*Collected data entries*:
-=-=-
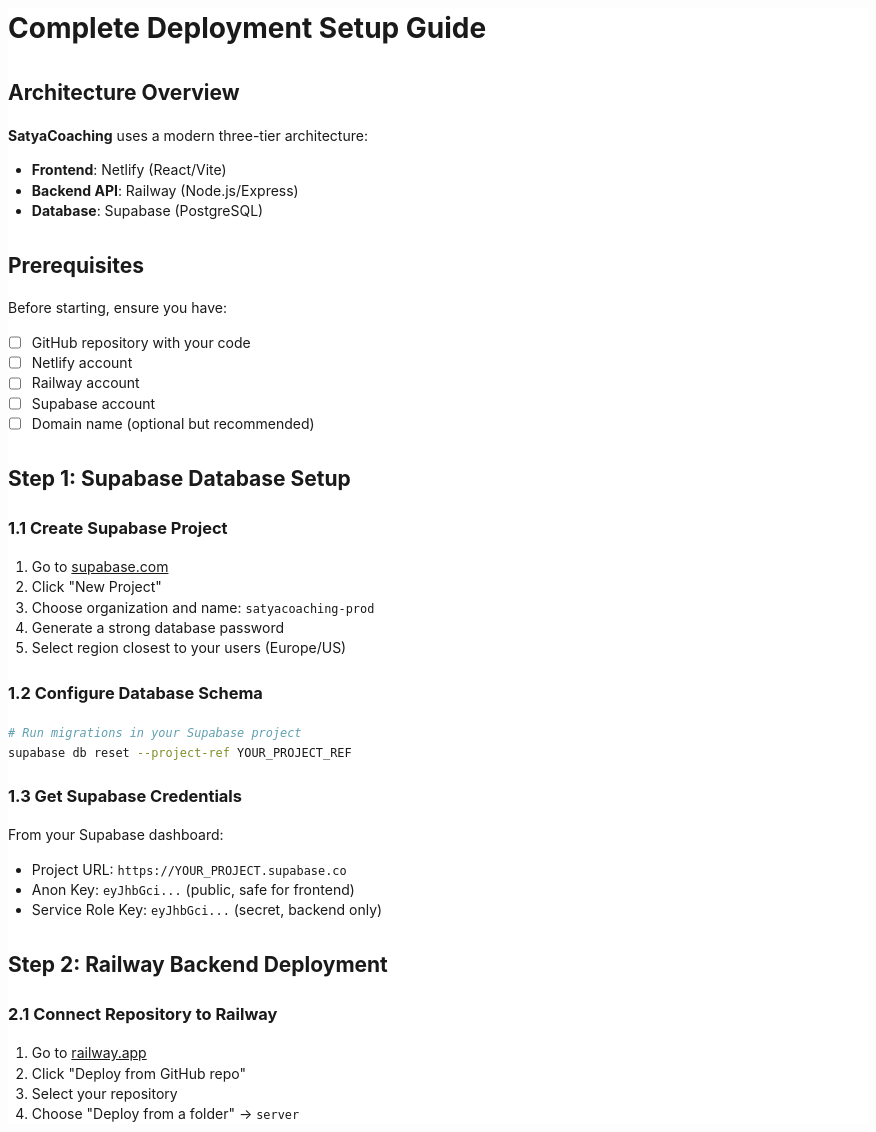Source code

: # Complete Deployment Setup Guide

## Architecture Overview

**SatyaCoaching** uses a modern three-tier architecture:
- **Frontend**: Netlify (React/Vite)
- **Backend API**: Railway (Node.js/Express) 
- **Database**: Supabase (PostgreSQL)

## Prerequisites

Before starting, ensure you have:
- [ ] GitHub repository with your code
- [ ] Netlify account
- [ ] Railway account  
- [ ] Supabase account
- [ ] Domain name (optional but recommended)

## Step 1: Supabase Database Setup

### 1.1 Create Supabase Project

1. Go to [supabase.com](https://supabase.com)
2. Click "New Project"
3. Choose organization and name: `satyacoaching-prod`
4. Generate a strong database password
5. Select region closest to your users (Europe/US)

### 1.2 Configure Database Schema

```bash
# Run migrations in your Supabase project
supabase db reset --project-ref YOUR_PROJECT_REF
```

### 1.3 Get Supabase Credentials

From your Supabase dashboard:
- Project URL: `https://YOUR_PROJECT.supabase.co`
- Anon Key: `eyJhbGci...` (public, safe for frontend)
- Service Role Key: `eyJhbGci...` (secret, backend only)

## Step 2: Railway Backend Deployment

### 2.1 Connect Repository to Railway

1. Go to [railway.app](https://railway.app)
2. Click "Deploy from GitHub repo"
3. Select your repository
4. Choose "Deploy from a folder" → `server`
-=-=-
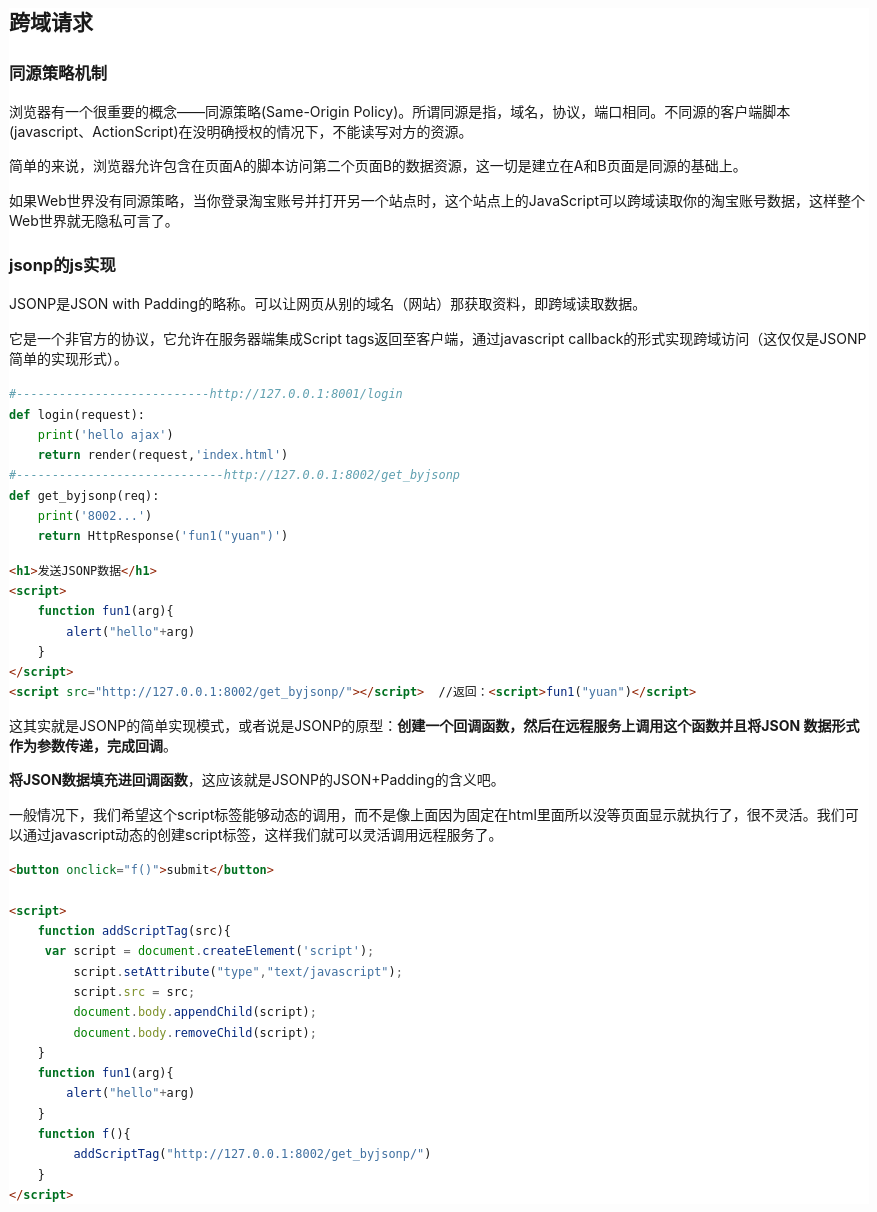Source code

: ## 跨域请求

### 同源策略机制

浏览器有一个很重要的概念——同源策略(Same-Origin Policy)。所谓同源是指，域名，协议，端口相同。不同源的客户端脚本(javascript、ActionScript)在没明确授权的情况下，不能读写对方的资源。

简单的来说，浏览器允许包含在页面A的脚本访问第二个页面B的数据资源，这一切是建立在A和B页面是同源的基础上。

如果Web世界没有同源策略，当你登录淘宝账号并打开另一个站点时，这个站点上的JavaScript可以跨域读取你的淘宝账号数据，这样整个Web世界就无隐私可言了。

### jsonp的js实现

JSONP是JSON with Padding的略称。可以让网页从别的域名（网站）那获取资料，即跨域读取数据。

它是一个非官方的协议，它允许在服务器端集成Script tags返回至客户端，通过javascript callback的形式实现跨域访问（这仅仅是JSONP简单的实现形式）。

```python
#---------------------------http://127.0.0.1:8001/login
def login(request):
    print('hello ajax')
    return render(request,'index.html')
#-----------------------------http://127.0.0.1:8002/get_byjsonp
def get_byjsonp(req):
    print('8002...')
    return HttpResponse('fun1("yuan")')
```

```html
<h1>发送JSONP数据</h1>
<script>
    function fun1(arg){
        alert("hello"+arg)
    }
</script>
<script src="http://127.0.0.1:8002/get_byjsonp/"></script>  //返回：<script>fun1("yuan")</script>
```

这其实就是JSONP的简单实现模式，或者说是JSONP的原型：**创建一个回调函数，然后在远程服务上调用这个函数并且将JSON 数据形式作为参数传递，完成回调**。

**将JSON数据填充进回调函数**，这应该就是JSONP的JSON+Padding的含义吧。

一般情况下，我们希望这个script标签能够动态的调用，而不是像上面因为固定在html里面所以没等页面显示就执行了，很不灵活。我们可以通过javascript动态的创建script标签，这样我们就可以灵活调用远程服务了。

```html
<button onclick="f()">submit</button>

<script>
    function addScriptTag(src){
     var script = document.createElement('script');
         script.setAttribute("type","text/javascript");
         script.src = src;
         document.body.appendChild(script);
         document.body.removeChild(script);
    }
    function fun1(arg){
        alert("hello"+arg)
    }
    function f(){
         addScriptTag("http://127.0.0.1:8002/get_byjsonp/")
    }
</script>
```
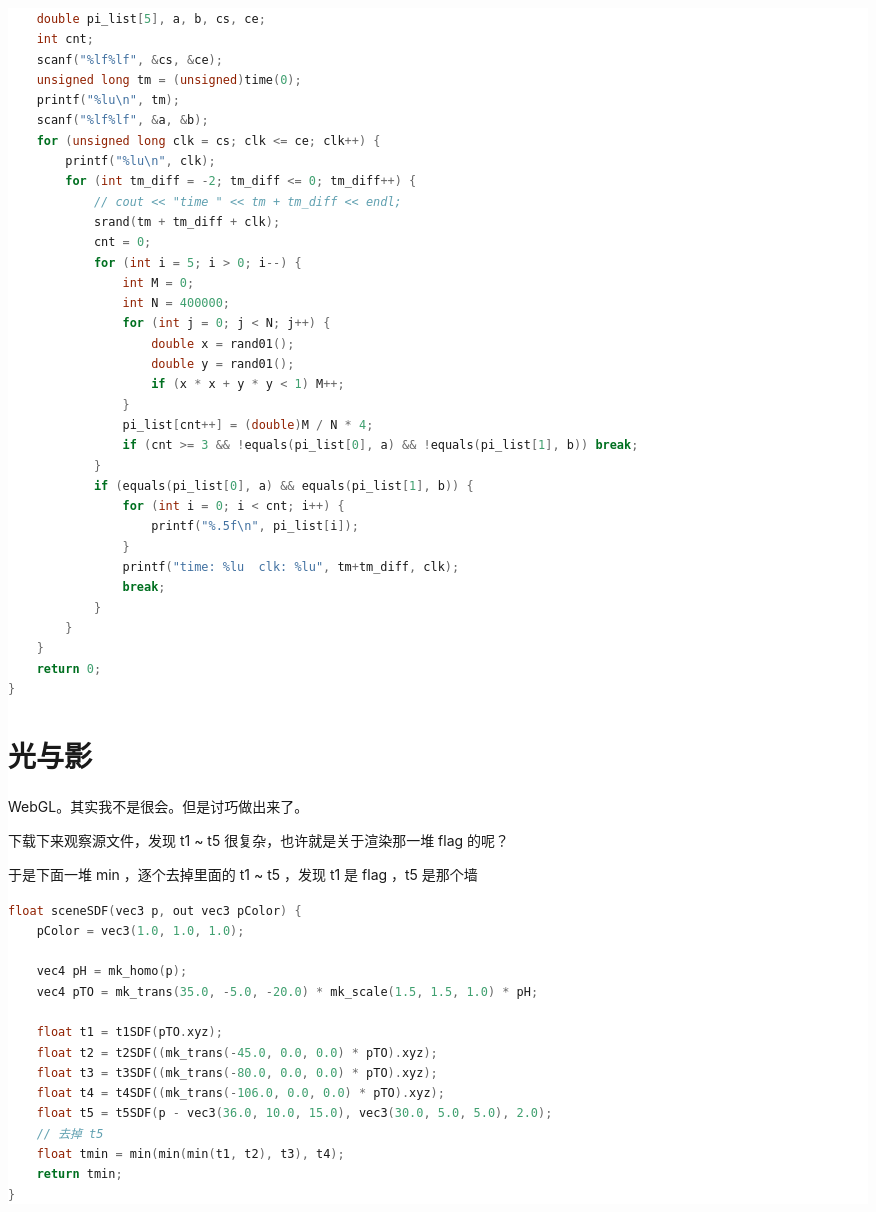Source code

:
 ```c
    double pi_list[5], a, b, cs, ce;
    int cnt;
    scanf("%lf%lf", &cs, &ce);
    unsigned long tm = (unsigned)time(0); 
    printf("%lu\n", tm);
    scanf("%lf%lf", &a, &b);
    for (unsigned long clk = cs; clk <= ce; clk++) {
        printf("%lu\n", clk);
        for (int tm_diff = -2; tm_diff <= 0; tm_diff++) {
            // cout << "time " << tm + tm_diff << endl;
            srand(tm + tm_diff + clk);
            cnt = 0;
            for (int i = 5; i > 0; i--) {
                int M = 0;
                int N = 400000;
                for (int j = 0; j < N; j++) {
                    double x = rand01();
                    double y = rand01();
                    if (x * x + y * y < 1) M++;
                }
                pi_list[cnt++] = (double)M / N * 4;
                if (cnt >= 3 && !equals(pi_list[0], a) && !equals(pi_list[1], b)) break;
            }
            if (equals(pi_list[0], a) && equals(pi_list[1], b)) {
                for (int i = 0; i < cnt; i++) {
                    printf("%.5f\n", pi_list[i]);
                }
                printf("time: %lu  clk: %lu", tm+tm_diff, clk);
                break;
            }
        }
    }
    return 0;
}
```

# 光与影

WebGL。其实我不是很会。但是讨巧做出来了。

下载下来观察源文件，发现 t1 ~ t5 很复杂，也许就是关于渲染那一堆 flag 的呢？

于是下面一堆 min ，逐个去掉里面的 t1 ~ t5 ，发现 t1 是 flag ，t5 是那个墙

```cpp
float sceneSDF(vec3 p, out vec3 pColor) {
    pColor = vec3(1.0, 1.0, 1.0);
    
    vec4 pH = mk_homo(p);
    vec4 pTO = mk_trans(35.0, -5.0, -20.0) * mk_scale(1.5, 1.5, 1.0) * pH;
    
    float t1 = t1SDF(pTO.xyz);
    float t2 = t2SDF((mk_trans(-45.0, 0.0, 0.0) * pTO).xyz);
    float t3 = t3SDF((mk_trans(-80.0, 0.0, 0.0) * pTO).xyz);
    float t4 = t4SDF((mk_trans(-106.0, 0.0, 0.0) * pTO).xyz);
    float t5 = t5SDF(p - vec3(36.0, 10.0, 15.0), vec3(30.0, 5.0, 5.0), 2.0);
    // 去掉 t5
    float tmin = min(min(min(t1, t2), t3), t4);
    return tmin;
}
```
-=-=-
*Task requirements*: Check each line of the data above for the string "long", then report how many lines have it, with no other words.

*The completed task*: 2